Los sistemas de barrera son dispositivos utilizados para controlar el acceso de vehículos en los estacionamientos. Cuando un vehículo entra o sale, la barrera sube y baja automáticamente después de que el vehículo sale. Sin embargo, debido a una tecnología deficiente, algunas barreras del mercado no logran identificar los vehículos o peatones que las atraviesan, o no pueden hacerlo a tiempo. Esto puede hacer que la barrera golpee a vehículos o peatones, provocando daños y lesiones. En consecuencia, se presta cada vez más atención a la seguridad de los sistemas de barreras de estacionamiento y sus tecnologías anti-aplastamiento. Hoy analizaremos varias tecnologías anti-roturas para sistemas de barrera.

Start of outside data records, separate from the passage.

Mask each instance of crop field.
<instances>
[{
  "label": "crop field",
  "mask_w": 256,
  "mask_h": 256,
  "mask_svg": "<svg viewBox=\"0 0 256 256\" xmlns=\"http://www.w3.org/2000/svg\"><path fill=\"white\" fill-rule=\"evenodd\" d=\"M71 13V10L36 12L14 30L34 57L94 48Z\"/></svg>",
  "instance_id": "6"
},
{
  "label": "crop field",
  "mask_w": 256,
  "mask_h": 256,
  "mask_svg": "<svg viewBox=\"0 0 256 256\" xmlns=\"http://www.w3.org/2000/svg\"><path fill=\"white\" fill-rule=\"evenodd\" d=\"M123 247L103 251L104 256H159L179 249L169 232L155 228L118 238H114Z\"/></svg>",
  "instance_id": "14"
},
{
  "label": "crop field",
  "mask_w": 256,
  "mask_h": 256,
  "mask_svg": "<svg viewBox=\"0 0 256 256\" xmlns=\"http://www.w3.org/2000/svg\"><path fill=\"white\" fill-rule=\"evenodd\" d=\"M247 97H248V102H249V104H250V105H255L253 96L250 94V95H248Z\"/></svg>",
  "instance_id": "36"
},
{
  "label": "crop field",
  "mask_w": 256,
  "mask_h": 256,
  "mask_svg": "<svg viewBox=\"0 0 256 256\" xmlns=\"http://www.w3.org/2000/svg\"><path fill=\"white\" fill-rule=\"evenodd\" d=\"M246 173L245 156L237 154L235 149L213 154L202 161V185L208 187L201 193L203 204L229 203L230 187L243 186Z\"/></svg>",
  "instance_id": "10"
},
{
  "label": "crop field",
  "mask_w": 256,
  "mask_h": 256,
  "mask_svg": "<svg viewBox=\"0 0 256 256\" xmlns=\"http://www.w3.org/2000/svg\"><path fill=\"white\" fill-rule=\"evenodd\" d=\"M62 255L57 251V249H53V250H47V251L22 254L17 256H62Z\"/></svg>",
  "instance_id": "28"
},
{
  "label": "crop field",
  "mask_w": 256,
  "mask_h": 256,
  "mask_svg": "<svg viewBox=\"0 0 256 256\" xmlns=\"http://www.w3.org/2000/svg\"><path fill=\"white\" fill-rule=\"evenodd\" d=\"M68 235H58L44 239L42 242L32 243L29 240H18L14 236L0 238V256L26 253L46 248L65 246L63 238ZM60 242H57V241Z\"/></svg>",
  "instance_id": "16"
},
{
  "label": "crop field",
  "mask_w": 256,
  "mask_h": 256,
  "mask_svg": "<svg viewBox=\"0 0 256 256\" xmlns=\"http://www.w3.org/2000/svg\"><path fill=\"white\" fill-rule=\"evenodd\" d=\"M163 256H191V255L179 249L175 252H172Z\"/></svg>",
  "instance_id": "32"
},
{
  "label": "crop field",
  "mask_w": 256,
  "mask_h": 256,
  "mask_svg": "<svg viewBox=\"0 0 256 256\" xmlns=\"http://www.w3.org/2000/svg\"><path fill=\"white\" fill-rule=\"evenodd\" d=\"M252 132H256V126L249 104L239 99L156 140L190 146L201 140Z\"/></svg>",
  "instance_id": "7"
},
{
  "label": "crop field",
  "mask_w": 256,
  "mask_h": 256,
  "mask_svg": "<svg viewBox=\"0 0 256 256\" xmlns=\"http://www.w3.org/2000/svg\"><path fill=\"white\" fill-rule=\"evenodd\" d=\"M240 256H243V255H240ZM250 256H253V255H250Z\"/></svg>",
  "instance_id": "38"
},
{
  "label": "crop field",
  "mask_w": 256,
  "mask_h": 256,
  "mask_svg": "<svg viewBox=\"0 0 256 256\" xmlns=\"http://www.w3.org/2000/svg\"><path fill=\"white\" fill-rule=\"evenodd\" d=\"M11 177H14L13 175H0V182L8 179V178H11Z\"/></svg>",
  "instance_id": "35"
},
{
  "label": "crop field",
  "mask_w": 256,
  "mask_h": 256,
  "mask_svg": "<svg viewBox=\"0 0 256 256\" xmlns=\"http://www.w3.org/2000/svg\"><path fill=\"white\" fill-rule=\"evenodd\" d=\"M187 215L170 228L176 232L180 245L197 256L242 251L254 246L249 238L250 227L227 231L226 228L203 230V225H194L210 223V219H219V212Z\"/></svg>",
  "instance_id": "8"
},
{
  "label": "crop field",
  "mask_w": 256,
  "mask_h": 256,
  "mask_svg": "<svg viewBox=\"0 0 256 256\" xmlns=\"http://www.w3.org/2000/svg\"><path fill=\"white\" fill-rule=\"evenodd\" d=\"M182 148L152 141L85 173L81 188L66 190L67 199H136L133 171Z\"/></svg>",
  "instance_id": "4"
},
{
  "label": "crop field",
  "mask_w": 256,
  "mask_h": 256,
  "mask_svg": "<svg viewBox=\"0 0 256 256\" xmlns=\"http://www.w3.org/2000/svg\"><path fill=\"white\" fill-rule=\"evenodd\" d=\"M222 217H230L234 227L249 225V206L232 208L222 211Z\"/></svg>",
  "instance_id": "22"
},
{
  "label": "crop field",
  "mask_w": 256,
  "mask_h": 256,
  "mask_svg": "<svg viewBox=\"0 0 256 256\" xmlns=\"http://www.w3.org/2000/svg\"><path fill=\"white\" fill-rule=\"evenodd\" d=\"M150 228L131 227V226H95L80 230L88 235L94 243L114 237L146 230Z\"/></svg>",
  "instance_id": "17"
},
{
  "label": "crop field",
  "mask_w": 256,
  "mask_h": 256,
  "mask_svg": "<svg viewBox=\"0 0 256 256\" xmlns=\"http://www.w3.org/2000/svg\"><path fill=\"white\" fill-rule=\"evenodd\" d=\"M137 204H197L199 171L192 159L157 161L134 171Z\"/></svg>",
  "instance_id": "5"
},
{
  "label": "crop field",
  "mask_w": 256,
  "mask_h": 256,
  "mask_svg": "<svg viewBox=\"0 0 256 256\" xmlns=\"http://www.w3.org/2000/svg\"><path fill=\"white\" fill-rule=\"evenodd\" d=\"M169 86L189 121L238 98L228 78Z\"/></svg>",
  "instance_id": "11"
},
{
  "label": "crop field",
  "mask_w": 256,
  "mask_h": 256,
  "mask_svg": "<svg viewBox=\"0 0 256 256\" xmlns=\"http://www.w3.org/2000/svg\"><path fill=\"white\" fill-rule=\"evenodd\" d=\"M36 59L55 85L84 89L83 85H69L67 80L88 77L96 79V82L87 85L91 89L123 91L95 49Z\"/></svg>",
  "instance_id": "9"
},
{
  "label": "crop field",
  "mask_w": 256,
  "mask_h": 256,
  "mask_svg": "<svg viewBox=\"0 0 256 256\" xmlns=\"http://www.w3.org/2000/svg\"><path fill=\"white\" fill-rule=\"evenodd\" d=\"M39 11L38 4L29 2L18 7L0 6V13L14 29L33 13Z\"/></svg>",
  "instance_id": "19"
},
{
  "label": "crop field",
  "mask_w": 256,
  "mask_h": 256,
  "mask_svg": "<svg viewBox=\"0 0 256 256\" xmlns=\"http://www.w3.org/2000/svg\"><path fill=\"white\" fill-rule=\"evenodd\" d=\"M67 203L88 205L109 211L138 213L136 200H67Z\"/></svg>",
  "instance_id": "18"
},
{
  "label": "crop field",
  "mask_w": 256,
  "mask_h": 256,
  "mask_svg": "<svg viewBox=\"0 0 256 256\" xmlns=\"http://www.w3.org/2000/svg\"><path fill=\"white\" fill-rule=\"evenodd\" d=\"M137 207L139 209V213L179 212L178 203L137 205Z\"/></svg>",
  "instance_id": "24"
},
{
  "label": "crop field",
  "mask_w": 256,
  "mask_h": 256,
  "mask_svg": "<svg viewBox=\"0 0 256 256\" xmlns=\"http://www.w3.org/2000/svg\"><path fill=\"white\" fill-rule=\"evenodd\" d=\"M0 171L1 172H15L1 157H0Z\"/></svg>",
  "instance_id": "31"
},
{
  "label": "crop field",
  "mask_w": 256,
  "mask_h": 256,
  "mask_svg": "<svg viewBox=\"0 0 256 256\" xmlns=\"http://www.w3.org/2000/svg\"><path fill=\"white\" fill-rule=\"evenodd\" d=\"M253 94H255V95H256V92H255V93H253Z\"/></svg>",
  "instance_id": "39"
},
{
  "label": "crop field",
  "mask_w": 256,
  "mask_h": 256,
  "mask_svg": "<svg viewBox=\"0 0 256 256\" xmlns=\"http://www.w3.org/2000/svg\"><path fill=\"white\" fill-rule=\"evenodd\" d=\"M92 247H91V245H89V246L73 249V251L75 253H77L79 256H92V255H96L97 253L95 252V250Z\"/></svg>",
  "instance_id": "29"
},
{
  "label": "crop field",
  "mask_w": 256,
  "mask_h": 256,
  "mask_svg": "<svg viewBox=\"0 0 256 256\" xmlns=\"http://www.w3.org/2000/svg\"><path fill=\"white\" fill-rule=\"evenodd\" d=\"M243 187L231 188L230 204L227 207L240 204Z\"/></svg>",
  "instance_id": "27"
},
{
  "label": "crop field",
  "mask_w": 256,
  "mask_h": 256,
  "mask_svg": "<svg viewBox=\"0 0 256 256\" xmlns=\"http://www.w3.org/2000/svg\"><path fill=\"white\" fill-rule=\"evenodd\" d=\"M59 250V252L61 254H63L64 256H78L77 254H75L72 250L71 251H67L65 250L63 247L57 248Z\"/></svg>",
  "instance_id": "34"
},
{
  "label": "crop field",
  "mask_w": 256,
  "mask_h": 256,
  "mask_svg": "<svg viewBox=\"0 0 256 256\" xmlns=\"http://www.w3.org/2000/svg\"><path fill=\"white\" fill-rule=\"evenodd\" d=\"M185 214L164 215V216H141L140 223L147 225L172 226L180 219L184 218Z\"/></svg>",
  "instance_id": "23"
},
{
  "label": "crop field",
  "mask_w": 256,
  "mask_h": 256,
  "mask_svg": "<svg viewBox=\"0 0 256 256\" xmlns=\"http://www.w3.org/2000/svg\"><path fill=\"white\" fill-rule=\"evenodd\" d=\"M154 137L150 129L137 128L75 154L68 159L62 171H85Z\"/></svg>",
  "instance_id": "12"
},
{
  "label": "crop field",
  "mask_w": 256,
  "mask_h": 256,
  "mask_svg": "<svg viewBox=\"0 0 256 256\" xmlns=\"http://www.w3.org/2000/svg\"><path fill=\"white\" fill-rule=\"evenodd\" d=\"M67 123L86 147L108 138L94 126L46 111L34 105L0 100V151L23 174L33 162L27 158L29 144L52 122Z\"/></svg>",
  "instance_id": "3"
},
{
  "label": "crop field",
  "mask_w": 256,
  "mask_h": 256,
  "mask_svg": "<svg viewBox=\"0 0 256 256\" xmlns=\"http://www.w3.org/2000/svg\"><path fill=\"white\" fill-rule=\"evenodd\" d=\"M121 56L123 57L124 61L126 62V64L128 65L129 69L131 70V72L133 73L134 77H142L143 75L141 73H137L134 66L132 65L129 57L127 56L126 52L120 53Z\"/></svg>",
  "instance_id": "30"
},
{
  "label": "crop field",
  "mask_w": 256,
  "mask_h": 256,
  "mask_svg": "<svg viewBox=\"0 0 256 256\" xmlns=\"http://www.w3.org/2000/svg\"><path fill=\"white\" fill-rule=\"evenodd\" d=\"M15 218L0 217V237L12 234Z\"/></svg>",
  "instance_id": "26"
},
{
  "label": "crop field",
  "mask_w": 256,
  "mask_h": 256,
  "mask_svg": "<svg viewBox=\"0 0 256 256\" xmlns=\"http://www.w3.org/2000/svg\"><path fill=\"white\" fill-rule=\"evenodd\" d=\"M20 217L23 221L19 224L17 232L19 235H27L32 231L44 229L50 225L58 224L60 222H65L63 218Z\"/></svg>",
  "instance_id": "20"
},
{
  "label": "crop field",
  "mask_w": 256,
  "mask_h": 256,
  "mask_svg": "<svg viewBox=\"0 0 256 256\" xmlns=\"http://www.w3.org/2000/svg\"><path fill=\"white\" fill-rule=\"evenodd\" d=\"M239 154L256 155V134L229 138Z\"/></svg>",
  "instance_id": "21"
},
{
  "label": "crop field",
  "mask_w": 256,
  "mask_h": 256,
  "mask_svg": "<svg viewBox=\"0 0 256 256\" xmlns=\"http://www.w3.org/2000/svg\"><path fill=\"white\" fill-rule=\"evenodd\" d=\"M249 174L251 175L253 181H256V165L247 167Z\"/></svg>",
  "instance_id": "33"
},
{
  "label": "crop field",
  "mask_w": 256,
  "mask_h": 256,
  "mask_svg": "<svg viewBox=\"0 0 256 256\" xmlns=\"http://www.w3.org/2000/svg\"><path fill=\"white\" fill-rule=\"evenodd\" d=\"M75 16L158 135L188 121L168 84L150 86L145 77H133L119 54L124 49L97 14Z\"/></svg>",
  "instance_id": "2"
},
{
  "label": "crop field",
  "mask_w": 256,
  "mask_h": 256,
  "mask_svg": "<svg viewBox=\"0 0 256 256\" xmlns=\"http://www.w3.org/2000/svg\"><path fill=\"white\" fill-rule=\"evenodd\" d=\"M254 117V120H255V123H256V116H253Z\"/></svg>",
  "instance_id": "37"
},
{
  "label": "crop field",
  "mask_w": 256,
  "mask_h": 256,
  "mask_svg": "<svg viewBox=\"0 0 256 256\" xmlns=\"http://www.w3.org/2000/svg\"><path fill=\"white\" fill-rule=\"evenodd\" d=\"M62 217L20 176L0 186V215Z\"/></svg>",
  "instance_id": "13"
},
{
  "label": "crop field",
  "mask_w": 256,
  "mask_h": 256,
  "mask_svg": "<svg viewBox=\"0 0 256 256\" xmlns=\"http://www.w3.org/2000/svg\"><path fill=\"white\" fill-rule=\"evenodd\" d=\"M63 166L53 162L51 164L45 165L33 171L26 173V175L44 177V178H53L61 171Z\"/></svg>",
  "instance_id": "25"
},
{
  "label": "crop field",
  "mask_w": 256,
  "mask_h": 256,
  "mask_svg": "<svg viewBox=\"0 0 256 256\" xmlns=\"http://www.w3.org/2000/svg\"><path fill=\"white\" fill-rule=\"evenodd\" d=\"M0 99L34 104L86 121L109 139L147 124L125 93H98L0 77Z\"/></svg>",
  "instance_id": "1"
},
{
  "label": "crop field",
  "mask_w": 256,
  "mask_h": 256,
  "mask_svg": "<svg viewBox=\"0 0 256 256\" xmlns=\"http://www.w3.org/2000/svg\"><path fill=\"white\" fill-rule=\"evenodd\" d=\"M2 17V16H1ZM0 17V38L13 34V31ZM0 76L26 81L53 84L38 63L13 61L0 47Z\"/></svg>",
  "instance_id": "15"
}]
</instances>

1. Anti-rotura por infrarrojos
La tecnología infrarroja anti-implica la instalación de rayos infrarrojos a ambos lados de las barreras de entrada y salida. Si un vehículo ingresa durante el proceso de descenso de la barrera, el haz infrarrojo se bloquea, lo que hace que la barrera se levante automáticamente. Sin embargo, esta tecnología tiene un alcance infrarrojo limitado y se ve fácilmente afectada por la lluvia o la nieve.

2. Tecnología anti-aplastamiento de ondas de presión
La tecnología anti-onda de presión también se conoce como tecnología anti-resistencia. Cuando una barrera de estacionamiento está equipada con un dispositivo de retorno de resistencia, si el brazo de la barrera encuentra un vehículo o un peatón durante su descenso, la tira de goma del brazo de la barrera experimenta resistencia. Luego, el dispositivo inteligente de retorno de resistencia cambia el brazo de la barrera de la posición hacia abajo a la posición hacia arriba, elevando la barrera.
3. Tecnología anti-aplastamiento del sensor de tierra
Los aparcamientos suelen estar equipados con sensores de suelo. Cuando un detector de vehículos detecta una señal del sensor de suelo, el brazo de la barrera se eleva. Cuando la señal del sensor de tierra desaparece, el brazo de la barrera cae. La clave de esta tecnología anti-sensor de tierra radica en la estabilidad de la bobina del sensor de tierra. La interferencia externa con el sensor de tierra puede provocar un mal funcionamiento. Además, el sensor de suelo sólo puede detectar vehículos y no protege contra peatones.